Habit: Pityopsis graminifolia grows as a soloniferous perennial herb to 1 m (usually lower) in height. The leaves are arranged alternately, to 30 cm in length and covered with silvery sericeous hairs, grass-like in shape with an entire margin, tapering leaf base and acuminate leaf apex. Leaves longest at the base becoming bract like at the stem tips.
Pityopsis graminifolia is monoecious. The incomplete, imperfect, actinomorphic and zygomorphic flowers are arranged in heads together forming a panicle like arrangement. The heads are subtended by a series of involucral bracts. The calyx is modified as a ring of small projections (pappus). There are both perfect and imperfect (carpellate) flowers in the heads. The perfect (disk) flowers are in the center and the imperfect (ray) flowers are arranged around the edge of the heads.
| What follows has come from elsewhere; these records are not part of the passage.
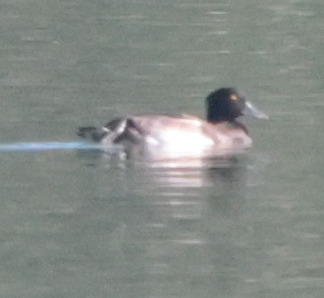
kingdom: Animalia
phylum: Chordata
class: Aves
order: Anseriformes
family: Anatidae
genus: Aythya
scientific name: Aythya fuligula
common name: Tufted duck
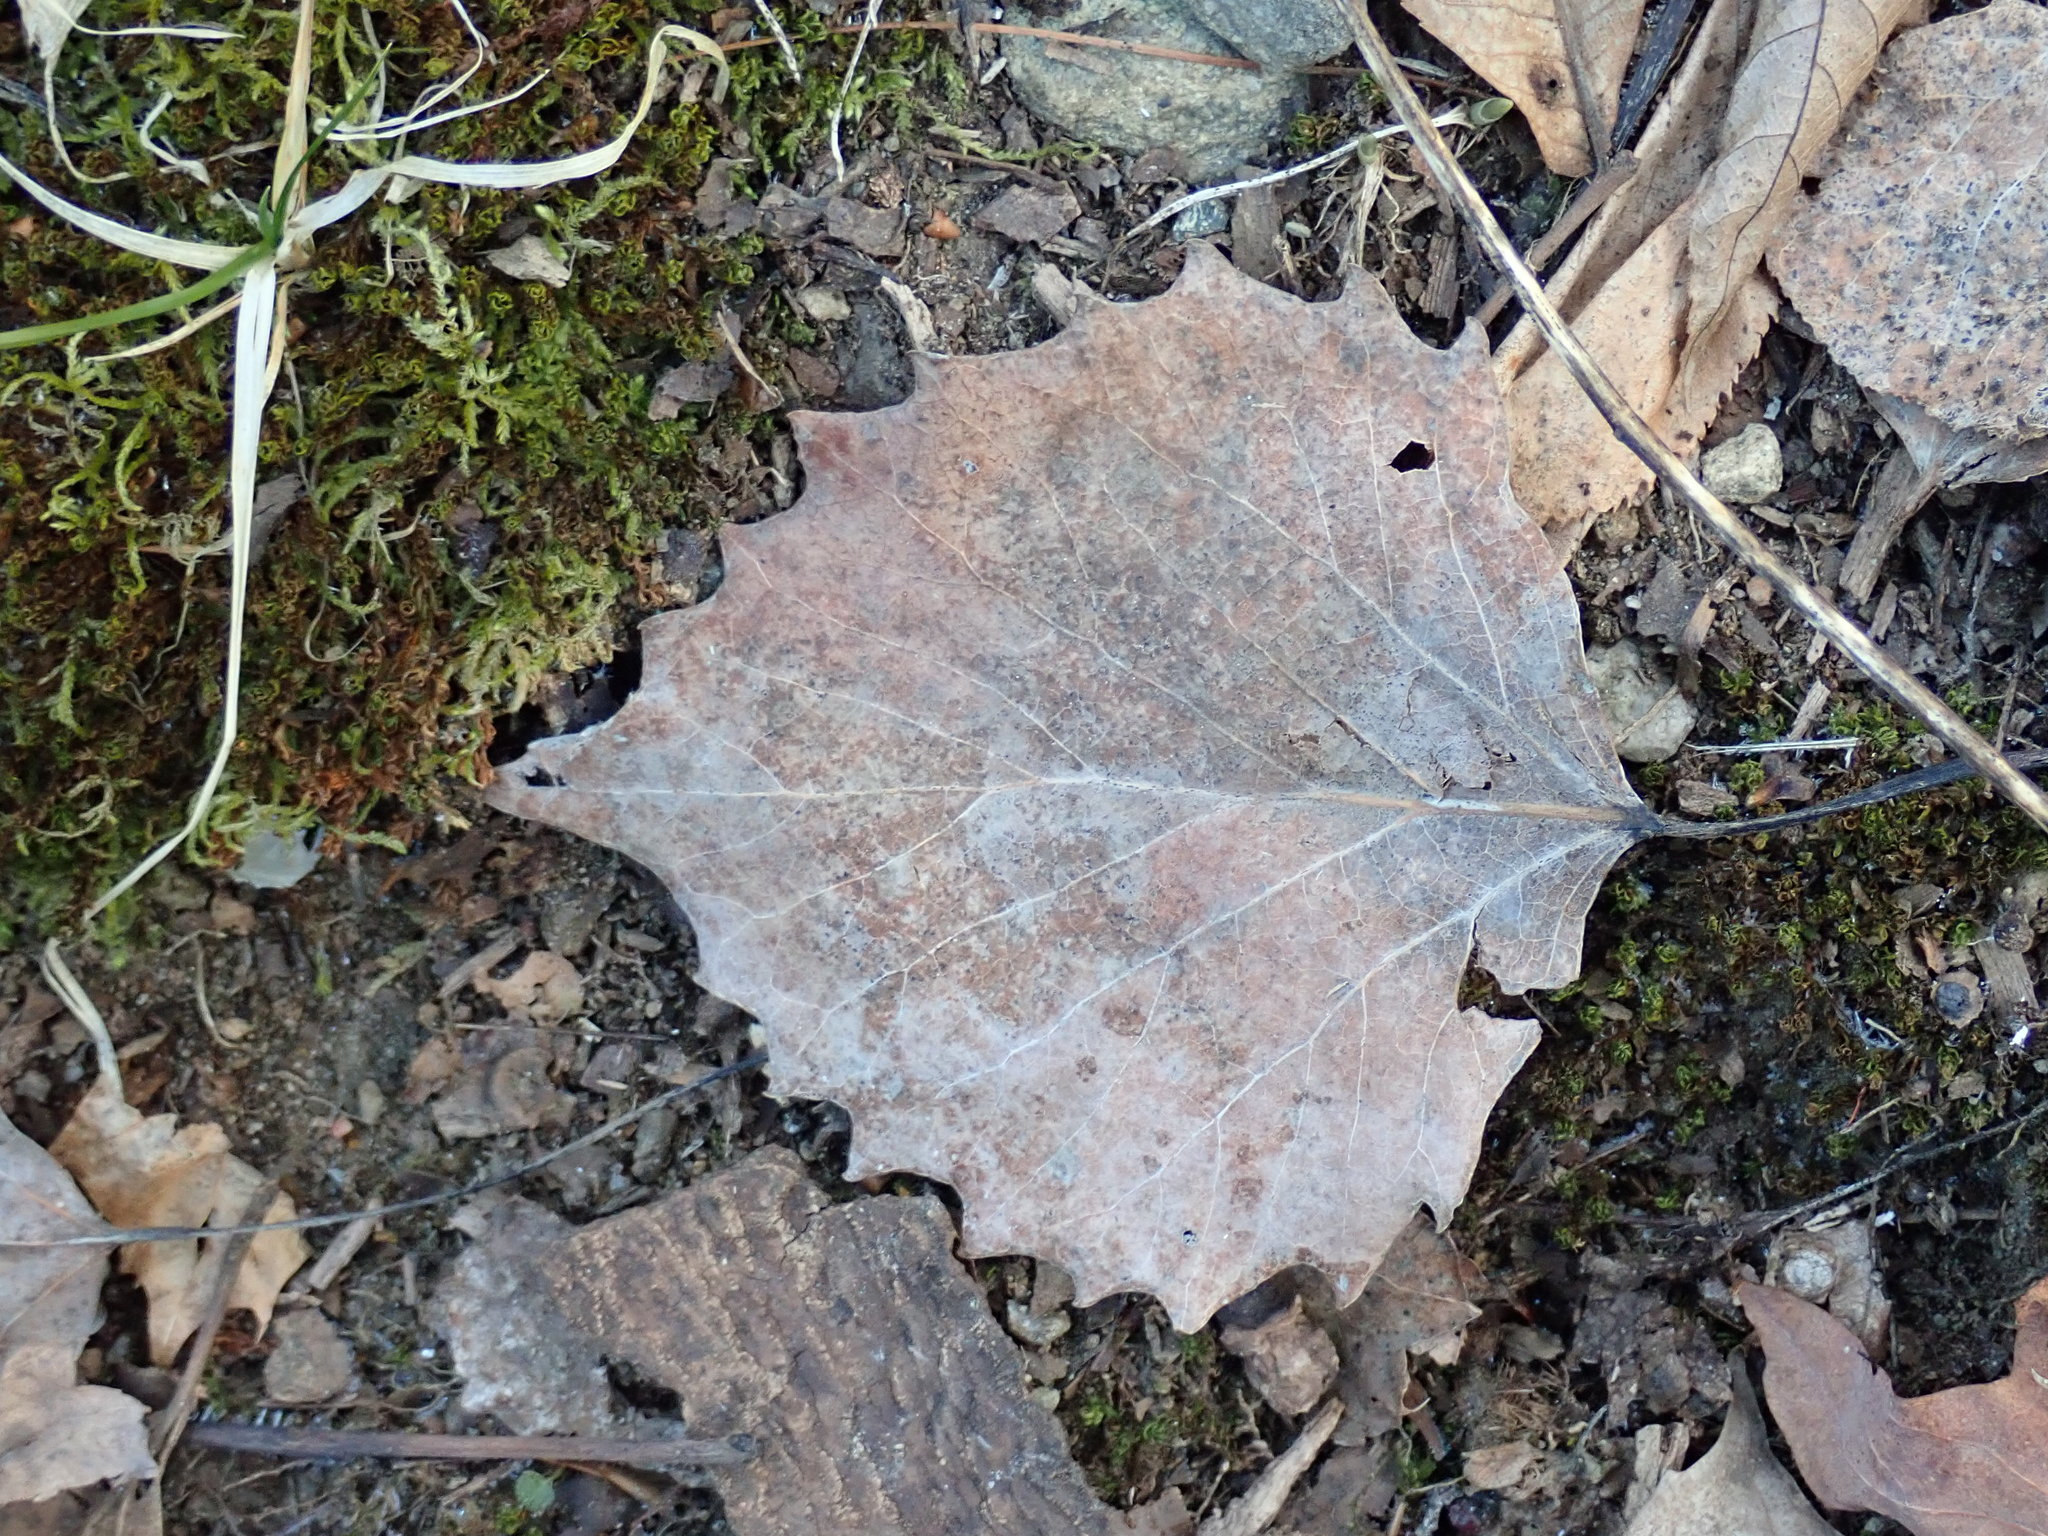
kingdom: Plantae
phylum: Tracheophyta
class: Magnoliopsida
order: Malpighiales
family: Salicaceae
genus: Populus
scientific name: Populus grandidentata
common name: Bigtooth aspen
Each flower is subtended by a bract.
The zygomorphic, incomplete, imperfect, ray flowers have 3 bright yellow fused petals and no stamens. The actinomorphic, complete, perfect, disk flowers have a corolla with 5 fused, yellow petals. There are 5 stamens fused at their base. In both types of flowers the ovary is inferior with a single locule but only the perfect flowers have functional ovules. The fruit is an achene at maturity that retains the modified calyx (pappus) that is fused forming a shallow cup.
Habitat: Pityopsis graminifolia grows in Pine Woodlands.
Distribution: Pityopsis graminifolia occurs on Abaco and Grand Bahama and the southern United States.
Medicinal/Cultural/Economic usage: Pityopsis graminifolia is not known to be used medicinally in the Lucayan Archipelago.